Star Wars: The Story Of Darth Vader Answers A Lingering Force Ghost Question From 1983

Since the first "Star Wars" film came out in 1977, the sci-fi universe has continued to spawn fan debate. At what moment did Darth Vader (portrayed by David Prowse, voiced of James Earl Jones) figure out that Luke was alive and his son? Why doesn't Darth Vader recognize R2-D2 (Kenny Baker) and C-3PO (Anthony Daniels)? Why in the world would Luke still keep the last name Skywalker when his father Anakin Skywalker (Hayden Christensen) might find him? How did Leia (Carrie Fisher) remember her mother's sadness if she'd just been born when Padmé (Natalie Portman) died? 

We ask these questions with love ... mostly. One that has always bugged fans (including me) is this: If both Obi-Wan Kenobi (Sir Alec Guinness) and Yoda (Frank Oz) disappear when they die, before becoming Force ghosts, why doesn't the same happen for the redeemed Anakin Skywalker? If you recall, Obi-Wan's brown robes just fall to the ground after Darth Vader kills him. Yoda melts into nothing on his bed on Dagobah. But Anakin appears to die in his mechanical suit without disappearing. 

We know that Anakin sheds the Vader persona as he reconciles with his son, and comes back as a Force ghost at the end of "Return of the Jedi" (originally in the form of Sebastian Shaw, whose face we saw horribly scarred in the death scene, with Hayden Christensen replacing him a new update after the prequels).
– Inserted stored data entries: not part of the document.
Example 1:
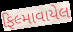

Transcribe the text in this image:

ફિલ્માવાયેલ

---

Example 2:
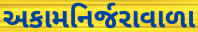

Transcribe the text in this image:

અકામનિર્જરાવાળા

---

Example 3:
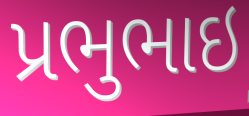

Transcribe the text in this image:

પ્રભુભાઇ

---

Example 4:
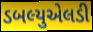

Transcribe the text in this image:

ડબલ્યુએલડી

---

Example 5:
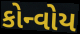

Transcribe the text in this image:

કોન્વોય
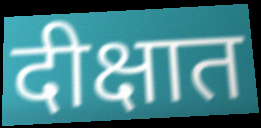
दीक्षात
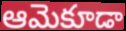
ఆమెకూడా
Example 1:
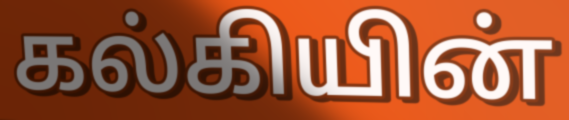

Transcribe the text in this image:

கல்கியின்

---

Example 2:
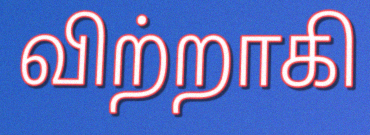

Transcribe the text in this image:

விற்றாகி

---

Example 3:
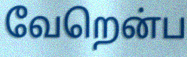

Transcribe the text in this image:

வேறென்ப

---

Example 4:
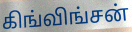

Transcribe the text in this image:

கிங்விங்சன்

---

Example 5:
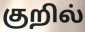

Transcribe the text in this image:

குறில்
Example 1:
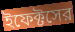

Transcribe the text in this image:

ইফেক্টসের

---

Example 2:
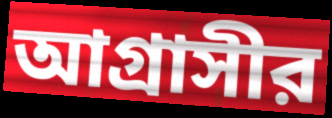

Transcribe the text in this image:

আগ্রাসীর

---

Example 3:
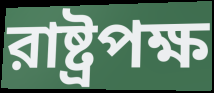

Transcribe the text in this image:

রাষ্ট্রপক্ষ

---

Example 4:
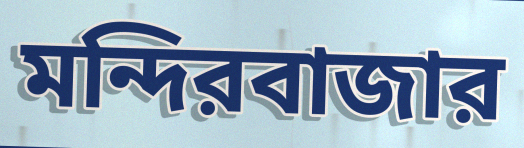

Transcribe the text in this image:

মন্দিরবাজার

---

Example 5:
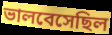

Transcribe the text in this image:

ভালবেসেছিল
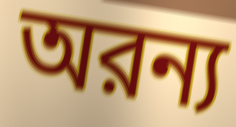
অরন্য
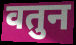
वतुन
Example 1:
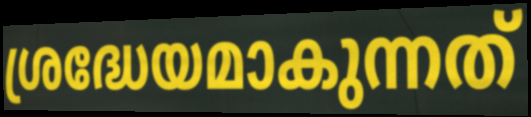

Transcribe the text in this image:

ശ്രദ്ധേയമാകുന്നത്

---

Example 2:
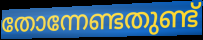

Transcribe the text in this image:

തോന്നേണ്ടതുണ്ട്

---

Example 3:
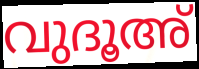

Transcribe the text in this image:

വുദൂഅ്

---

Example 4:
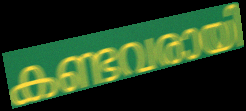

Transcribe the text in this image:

കണ്ടവരായി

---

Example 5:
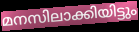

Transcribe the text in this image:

മനസിലാക്കിയിട്ടും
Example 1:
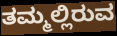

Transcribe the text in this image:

ತಮ್ಮಲ್ಲಿರುವ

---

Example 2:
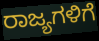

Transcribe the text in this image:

ರಾಜ್ಯಗಳಿಗೆ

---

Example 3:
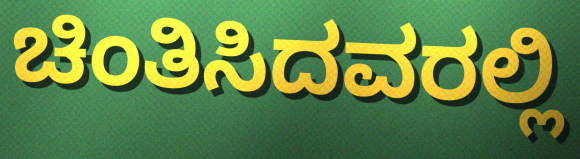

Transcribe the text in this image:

ಚಿಂತಿಸಿದವರಲ್ಲಿ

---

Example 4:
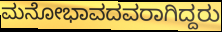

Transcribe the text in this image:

ಮನೋಭಾವದವರಾಗಿದ್ದರು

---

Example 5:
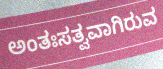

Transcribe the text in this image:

ಅಂತಃಸತ್ವವಾಗಿರುವ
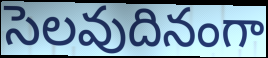
సెలవుదినంగా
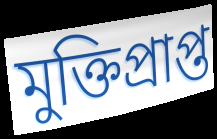
মুক্তিপ্রাপ্ত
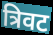
त्रिवट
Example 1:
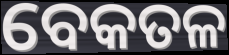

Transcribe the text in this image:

ବେକତଳ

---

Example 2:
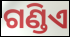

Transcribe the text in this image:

ଗଣ୍ଡିଏ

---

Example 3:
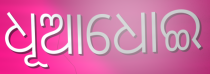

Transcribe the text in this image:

ଧୂଆଧୋଇ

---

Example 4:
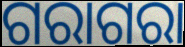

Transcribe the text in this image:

ଗରାଗରା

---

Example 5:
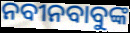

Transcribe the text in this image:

ନବୀନବାବୁଙ୍କ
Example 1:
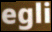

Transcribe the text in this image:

egli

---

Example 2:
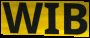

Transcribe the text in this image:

WIB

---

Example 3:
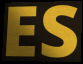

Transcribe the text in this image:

ES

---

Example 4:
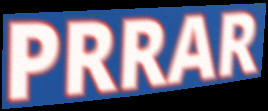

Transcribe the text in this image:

PRRAR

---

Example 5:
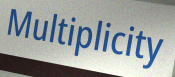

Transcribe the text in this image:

Multiplicity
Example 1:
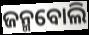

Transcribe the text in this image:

ଜନ୍ମବୋଲି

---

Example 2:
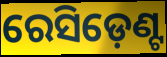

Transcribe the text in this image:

ରେସିଡ଼େଣ୍ଟ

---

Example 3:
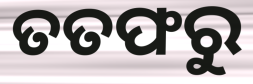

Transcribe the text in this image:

ତତଫରୁ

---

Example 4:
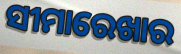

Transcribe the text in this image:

ସୀମାରେଖାର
That means he did truly move back to the light side of the Force. So why didn't Vader's body disappear? Why was Luke able to burn the body on the moon of Endor? As it turns out, there is actually an explanation for all of this confusion, and it comes from an official "Star Wars" children's book of all places. 

Making the canon work

In my own little kid head, I always assumed that his body didn't disappear because he'd been evil for so many years, and it took his spirit a bit longer to make peace with itself than it did for Obi-Wan and Yoda. (Little kid logic, right?) My kid self was wrong, according to the book "Star Wars: The Story of Darth Vader," by Catherine Saunders, from 2015. The death scene is described with Vader being reminded of who he was by Luke and sacrificing himself to save his son. Then it says: 

"As Anakin lay dying, he asked Luke to remove his helmet so that he could look at his son's face with his own eyes. When Anakin died, his body disappeared into the light side of the Force. Luke was sad that his father was dead but proud of him, too. The light side of the Force had overcome the dark side and Anakin Skywalker had returned. On the forest moon of Endor, Luke burned Vader's armor."
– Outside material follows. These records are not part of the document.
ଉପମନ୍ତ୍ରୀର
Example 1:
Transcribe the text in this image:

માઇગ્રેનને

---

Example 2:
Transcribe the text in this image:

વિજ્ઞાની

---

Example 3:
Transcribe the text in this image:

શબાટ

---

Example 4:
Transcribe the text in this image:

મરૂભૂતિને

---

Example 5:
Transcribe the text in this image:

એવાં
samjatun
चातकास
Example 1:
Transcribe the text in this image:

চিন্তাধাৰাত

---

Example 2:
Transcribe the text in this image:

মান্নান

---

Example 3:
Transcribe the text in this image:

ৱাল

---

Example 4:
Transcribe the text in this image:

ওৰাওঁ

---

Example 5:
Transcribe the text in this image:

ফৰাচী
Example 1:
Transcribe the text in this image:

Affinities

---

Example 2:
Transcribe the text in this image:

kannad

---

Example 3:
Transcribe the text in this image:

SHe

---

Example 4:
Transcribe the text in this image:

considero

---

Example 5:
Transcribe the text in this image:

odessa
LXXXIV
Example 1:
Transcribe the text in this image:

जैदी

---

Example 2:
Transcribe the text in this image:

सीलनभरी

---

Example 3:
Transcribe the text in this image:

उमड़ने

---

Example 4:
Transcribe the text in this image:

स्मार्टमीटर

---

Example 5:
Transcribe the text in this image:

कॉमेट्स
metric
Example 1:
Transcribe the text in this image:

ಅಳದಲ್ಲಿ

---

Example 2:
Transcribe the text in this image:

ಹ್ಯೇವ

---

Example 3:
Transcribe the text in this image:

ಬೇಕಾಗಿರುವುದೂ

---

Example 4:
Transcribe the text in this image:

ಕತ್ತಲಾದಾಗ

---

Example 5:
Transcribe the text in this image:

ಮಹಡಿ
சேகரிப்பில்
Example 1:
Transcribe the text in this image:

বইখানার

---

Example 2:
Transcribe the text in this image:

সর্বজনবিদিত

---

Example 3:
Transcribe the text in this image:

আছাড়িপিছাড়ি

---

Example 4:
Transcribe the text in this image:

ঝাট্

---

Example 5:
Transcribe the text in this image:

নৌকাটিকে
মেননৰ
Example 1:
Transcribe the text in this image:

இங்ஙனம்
That would mean that Anakin's body disappeared after the camera cuts away, and what Luke is burning on the pyre on Endor's moon is merely Darth Vader's suit. That makes sense, and symbolically burning the thing that kept the darker part of Anakin alive for so long and allowed him to destroy so many (including an entire freaking planet full of people his daughter cared for) could have been the thing that let his spirit find peace. So maybe it works. Do I think that this explanation was just a convenient way to retroactively fix a film mistake? Yup. Do I think it's better than my kid explanation? Yup, and it's kind of perfect.